PROVIDED RECORDS.
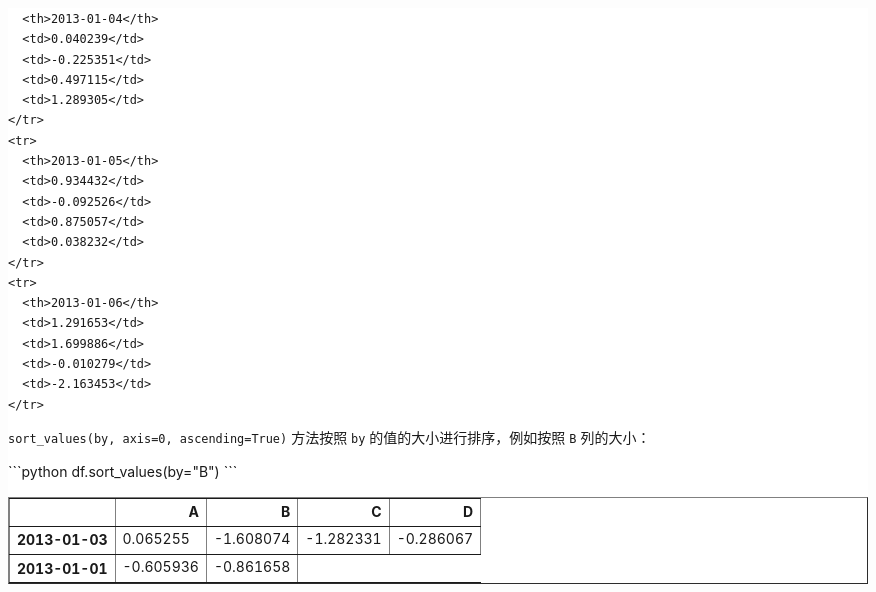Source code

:       <th>2013-01-04</th>
      <td>0.040239</td>
      <td>-0.225351</td>
      <td>0.497115</td>
      <td>1.289305</td>
    </tr>
    <tr>
      <th>2013-01-05</th>
      <td>0.934432</td>
      <td>-0.092526</td>
      <td>0.875057</td>
      <td>0.038232</td>
    </tr>
    <tr>
      <th>2013-01-06</th>
      <td>1.291653</td>
      <td>1.699886</td>
      <td>-0.010279</td>
      <td>-2.163453</td>
    </tr>
  </tbody>
</table>
</div>
</div>


</div>
</div>
</div>

`sort_values(by, axis=0, ascending=True)` 方法按照 `by` 的值的大小进行排序，例如按照 `B` 列的大小：

<div markdown="1" class="cell code_cell">
<div class="input_area" markdown="1">
```python
df.sort_values(by="B")
```
</div>

<div class="output_wrapper" markdown="1">
<div class="output_subarea" markdown="1">



<div markdown="0" class="output output_html">
<div>
<table border="1" class="dataframe">
  <thead>
    <tr style="text-align: right;">
      <th></th>
      <th>A</th>
      <th>B</th>
      <th>C</th>
      <th>D</th>
    </tr>
  </thead>
  <tbody>
    <tr>
      <th>2013-01-03</th>
      <td>0.065255</td>
      <td>-1.608074</td>
      <td>-1.282331</td>
      <td>-0.286067</td>
    </tr>
    <tr>
      <th>2013-01-01</th>
      <td>-0.605936</td>
      <td>-0.861658</td>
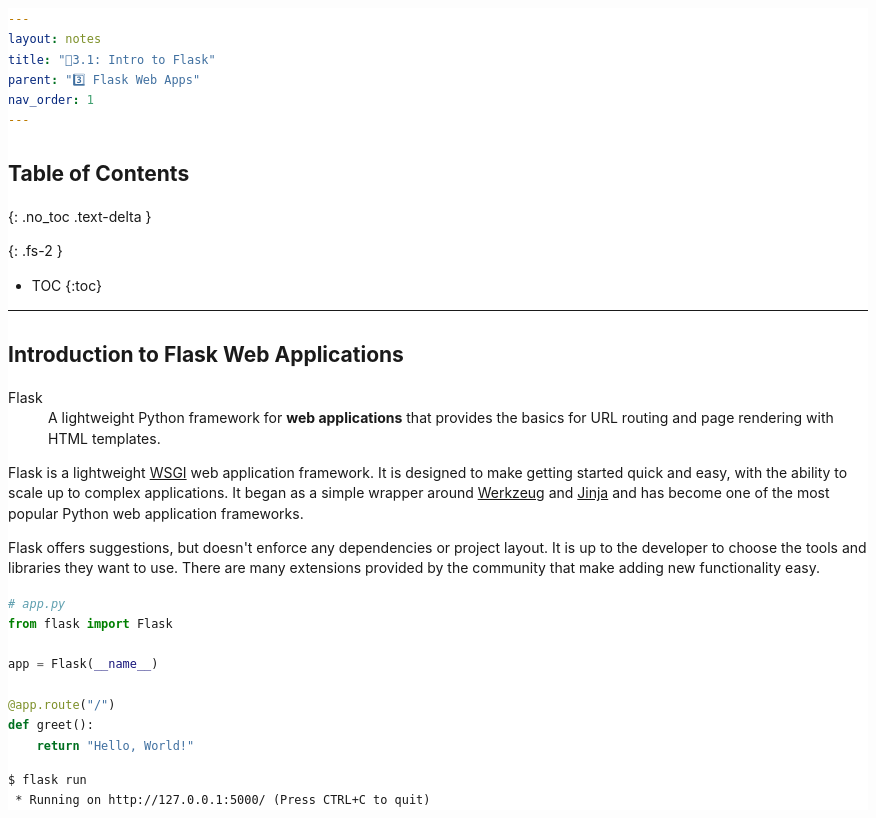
 ```yaml
---
layout: notes
title: "📓3.1: Intro to Flask" 
parent: "3️⃣ Flask Web Apps"
nav_order: 1
---
```


## Table of Contents
{: .no_toc .text-delta }

{: .fs-2 }
- TOC
{:toc}

---
## Introduction to Flask Web Applications

<html>
<dl>
  <dt>Flask</dt>
  <dd>A lightweight Python framework for <strong>web applications</strong> that provides the basics for URL routing and page rendering with HTML templates.
  </dd>
</dl>
</html>

Flask is a lightweight [WSGI] web application framework. It is designed to make
getting started quick and easy, with the ability to scale up to complex
applications. It began as a simple wrapper around [Werkzeug] and [Jinja] and has
become one of the most popular Python web application frameworks.

Flask offers suggestions, but doesn't enforce any dependencies or project
layout. It is up to the developer to choose the tools and libraries they want to
use. There are many extensions provided by the community that make adding new
functionality easy.

[WSGI]: https://peps.python.org/pep-3333/
[Werkzeug]: werkzeug.md
[Jinja]: jinja.md

```python
# app.py
from flask import Flask

app = Flask(__name__)

@app.route("/")
def greet():
    return "Hello, World!"
```

```
$ flask run
 * Running on http://127.0.0.1:5000/ (Press CTRL+C to quit)
```
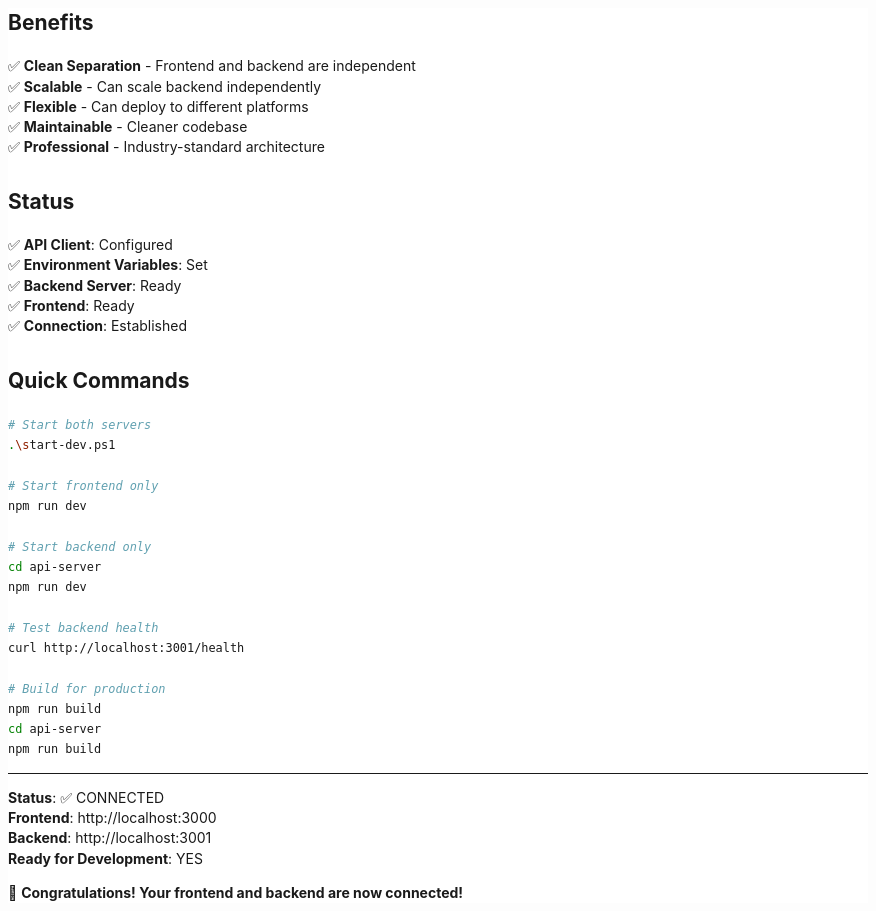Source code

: ## Benefits

✅ **Clean Separation** - Frontend and backend are independent  
✅ **Scalable** - Can scale backend independently  
✅ **Flexible** - Can deploy to different platforms  
✅ **Maintainable** - Cleaner codebase  
✅ **Professional** - Industry-standard architecture  

## Status

✅ **API Client**: Configured  
✅ **Environment Variables**: Set  
✅ **Backend Server**: Ready  
✅ **Frontend**: Ready  
✅ **Connection**: Established  

## Quick Commands

```bash
# Start both servers
.\start-dev.ps1

# Start frontend only
npm run dev

# Start backend only
cd api-server
npm run dev

# Test backend health
curl http://localhost:3001/health

# Build for production
npm run build
cd api-server
npm run build
```

---

**Status**: ✅ CONNECTED  
**Frontend**: http://localhost:3000  
**Backend**: http://localhost:3001  
**Ready for Development**: YES  

🎉 **Congratulations! Your frontend and backend are now connected!**
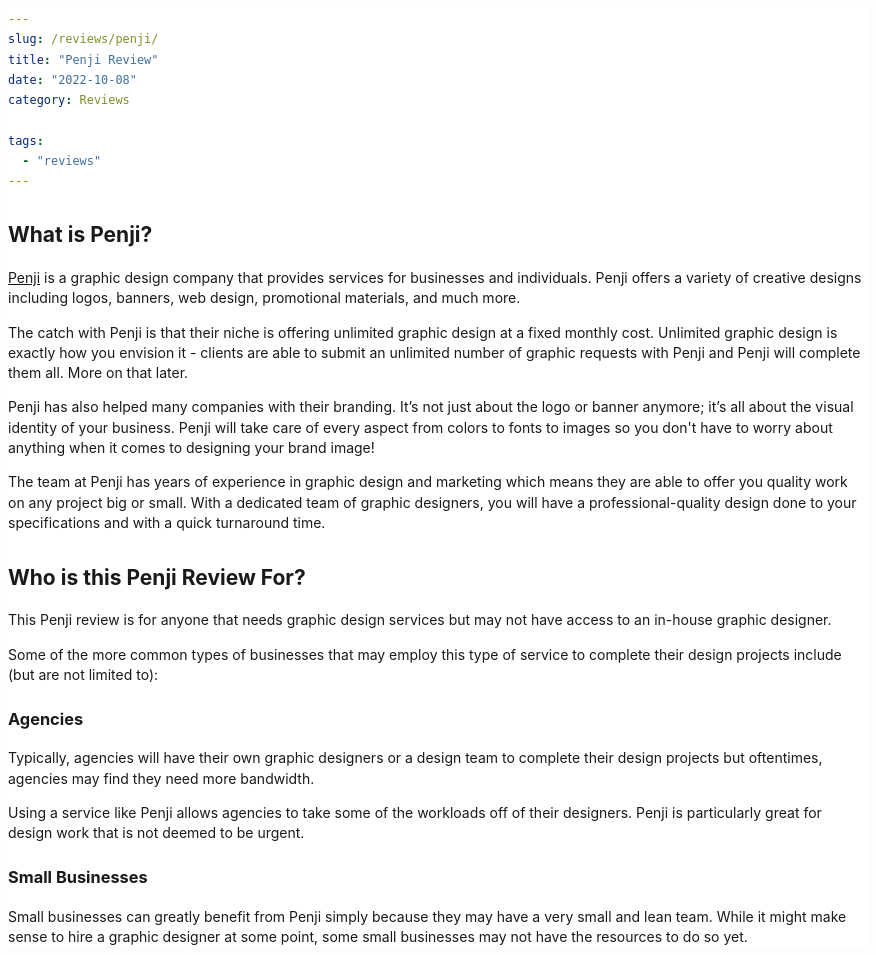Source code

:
 ```yaml
---
slug: /reviews/penji/
title: "Penji Review"
date: "2022-10-08"
category: Reviews

tags: 
  - "reviews"
---
```


## What is Penji?

[Penji](https://serp.ly/penji/) is a graphic design company that provides services for businesses and individuals. Penji offers a variety of creative designs including logos, banners, web design, promotional materials, and much more.

The catch with Penji is that their niche is offering unlimited graphic design at a fixed monthly cost. Unlimited graphic design is exactly how you envision it - clients are able to submit an unlimited number of graphic requests with Penji and Penji will complete them all. More on that later.

Penji has also helped many companies with their branding. It’s not just about the logo or banner anymore; it’s all about the visual identity of your business. Penji will take care of every aspect from colors to fonts to images so you don't have to worry about anything when it comes to designing your brand image!

The team at Penji has years of experience in graphic design and marketing which means they are able to offer you quality work on any project big or small. With a dedicated team of graphic designers, you will have a professional-quality design done to your specifications and with a quick turnaround time.

## Who is this Penji Review For?

This Penji review is for anyone that needs graphic design services but may not have access to an in-house graphic designer.

Some of the more common types of businesses that may employ this type of service to complete their design projects include (but are not limited to):

### Agencies

Typically, agencies will have their own graphic designers or a design team to complete their design projects but oftentimes, agencies may find they need more bandwidth.

Using a service like Penji allows agencies to take some of the workloads off of their designers. Penji is particularly great for design work that is not deemed to be urgent.

### Small Businesses

Small businesses can greatly benefit from Penji simply because they may have a very small and lean team. While it might make sense to hire a graphic designer at some point, some small businesses may not have the resources to do so yet.
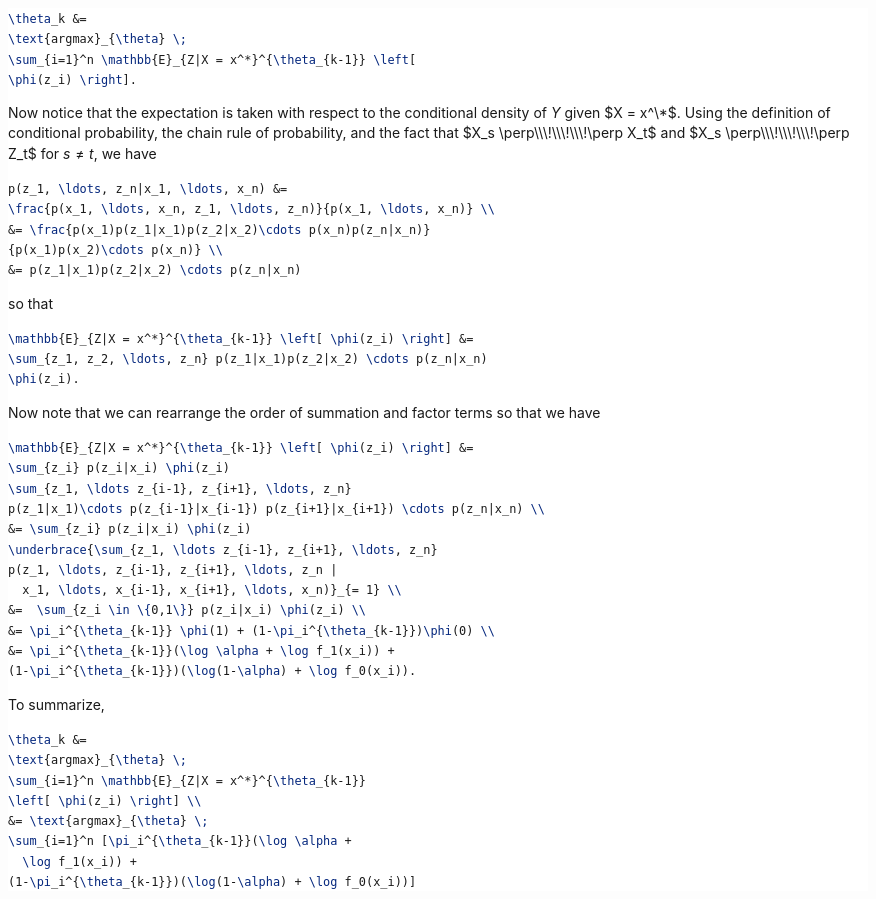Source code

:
 ``` latex
\theta_k &=
\text{argmax}_{\theta} \;
\sum_{i=1}^n \mathbb{E}_{Z|X = x^*}^{\theta_{k-1}} \left[
\phi(z_i) \right].
```

Now notice that the expectation is taken with respect to the conditional density
of $Y$ given $X = x^\*$. Using the definition of conditional probability, the
chain rule of probability, and the fact that $X_s \perp\\\!\\\!\\\!\perp X_t$
and $X_s \perp\\\!\\\!\\\!\perp Z_t$ for $s \neq t$, we have

``` latex
p(z_1, \ldots, z_n|x_1, \ldots, x_n) &=
\frac{p(x_1, \ldots, x_n, z_1, \ldots, z_n)}{p(x_1, \ldots, x_n)} \\
&= \frac{p(x_1)p(z_1|x_1)p(z_2|x_2)\cdots p(x_n)p(z_n|x_n)}
{p(x_1)p(x_2)\cdots p(x_n)} \\
&= p(z_1|x_1)p(z_2|x_2) \cdots p(z_n|x_n)
```

so that

``` latex
\mathbb{E}_{Z|X = x^*}^{\theta_{k-1}} \left[ \phi(z_i) \right] &=
\sum_{z_1, z_2, \ldots, z_n} p(z_1|x_1)p(z_2|x_2) \cdots p(z_n|x_n)
\phi(z_i).
```

Now note that we can rearrange the order of summation and factor terms
so that we have

``` latex
\mathbb{E}_{Z|X = x^*}^{\theta_{k-1}} \left[ \phi(z_i) \right] &=
\sum_{z_i} p(z_i|x_i) \phi(z_i)
\sum_{z_1, \ldots z_{i-1}, z_{i+1}, \ldots, z_n}
p(z_1|x_1)\cdots p(z_{i-1}|x_{i-1}) p(z_{i+1}|x_{i+1}) \cdots p(z_n|x_n) \\
&= \sum_{z_i} p(z_i|x_i) \phi(z_i)
\underbrace{\sum_{z_1, \ldots z_{i-1}, z_{i+1}, \ldots, z_n}
p(z_1, \ldots, z_{i-1}, z_{i+1}, \ldots, z_n |
  x_1, \ldots, x_{i-1}, x_{i+1}, \ldots, x_n)}_{= 1} \\
&=  \sum_{z_i \in \{0,1\}} p(z_i|x_i) \phi(z_i) \\
&= \pi_i^{\theta_{k-1}} \phi(1) + (1-\pi_i^{\theta_{k-1}})\phi(0) \\
&= \pi_i^{\theta_{k-1}}(\log \alpha + \log f_1(x_i)) +
(1-\pi_i^{\theta_{k-1}})(\log(1-\alpha) + \log f_0(x_i)).
```

To summarize,

``` latex
\theta_k &=
\text{argmax}_{\theta} \;
\sum_{i=1}^n \mathbb{E}_{Z|X = x^*}^{\theta_{k-1}}
\left[ \phi(z_i) \right] \\
&= \text{argmax}_{\theta} \;
\sum_{i=1}^n [\pi_i^{\theta_{k-1}}(\log \alpha +
  \log f_1(x_i)) +
(1-\pi_i^{\theta_{k-1}})(\log(1-\alpha) + \log f_0(x_i))]
```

EXERCISE BRIEF.
Which lines above contain the word "left"? Show each of them.

EXERCISE ANSWER.
\sum_{i=1}^n \mathbb{E}_{Z|X = x^*}^{\theta_{k-1}} \left[
\mathbb{E}_{Z|X = x^*}^{\theta_{k-1}} \left[ \phi(z_i) \right] &=
\mathbb{E}_{Z|X = x^*}^{\theta_{k-1}} \left[ \phi(z_i) \right] &=
\left[ \phi(z_i) \right] \\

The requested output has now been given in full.